I think those are all good questions; there is another on my mind. share
in Combine was always a point of learning difficulty. Getting to that point was somewhat a struggle for those who think with an imperative mainframe. Not everyone has a modality of thinking that is functional. Share in my opinion was perhaps harder to grasp for some folks than even the initial hurdle between reference and value types (conceptually they have some overlaps). The question is: can we do better?
Is this problem something we can build tooling for that defines away that difficulty? This is why I favor the concept of the awaiting all clients to consume a value; more as an algorithm on an existing async sequence than say a channel-like thing. Because then we could perhaps inference the behavior via the type system.
For example:
extension AsyncSequence {
func goodNameGoesHere() -> (AsyncSideForABetterName<Self>, AsyncSideForABetterName <Self>)
}
The advantage via using a tuple return means that all of the sides MUST be used.

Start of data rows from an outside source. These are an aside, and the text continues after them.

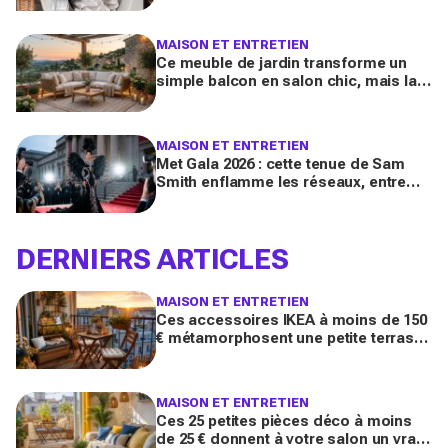
fois moins cher par lavage
MAISON ET ENTRETIEN
Ce meuble de jardin transforme un
simple balcon en salon chic, mais la
plupart des Français le choisissent à
côté de la plaque
MAISON ET ENTRETIEN
Met Gala 2026 : cette tenue de Sam
Smith enflamme les réseaux, entre
chef-d’œuvre de mode queer et
polémique inattendue
DERNIERS ARTICLES
MAISON ET ENTRETIEN
Ces accessoires IKEA à moins de 150
€ métamorphosent une petite terrasse
en vrai salon d’été stylé chez vous
(qu’on oublie souvent)
MAISON ET ENTRETIEN
Ces 25 petites pièces déco à moins
de 25 € donnent à votre salon un vrai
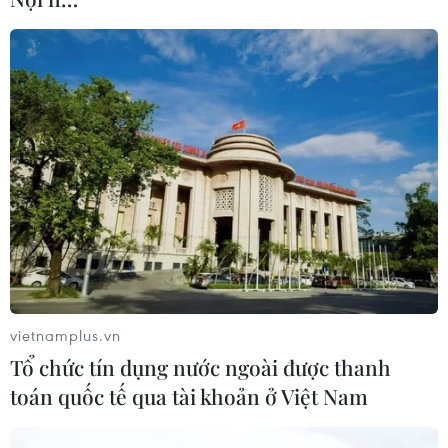
vietnamplus.vn
Tổ chức tín dụng nước ngoài được thanh
toán quốc tế qua tài khoản ở Việt Nam
TIN CÙNG CHUYÊN MỤC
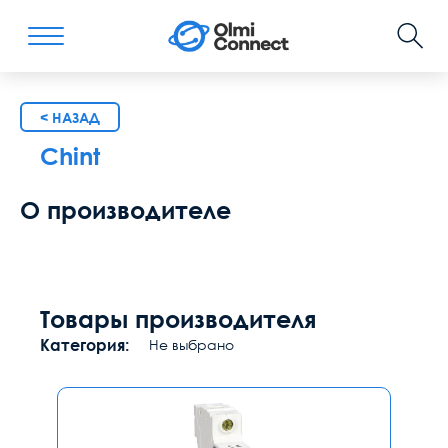
< НАЗАД
Chint
О производителе
Товары производителя
Категория:
Не выбрано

The language enforces the concept of using all of the sides. If one is not used; it emits a warning. Obviously this is not the only way to solve it. That concept of leveraging the language to advance this feels more along the right path for at least part of the problem space. Perhaps in time we may find that there are more than just two or three solutions that deserve distinct representations.
From a material standpoint; autoconnect is almost NEVER used besides timer and multicast with Combine from my experience. In those cases it feels like a vestigial organ serving only a ritualistic "this is what you do" type usage. Which feels to me as perhaps something we want to avoid. Share is also rather mysterious for folks, the placement isn't immediately obvious to newcomers to Combine. I would like to avoid that mysteriousness.
P.S. To me multicast, share and such all make great sense to me, but I want to make sure we add things for their ease of use and utility and not "just because Combine did it".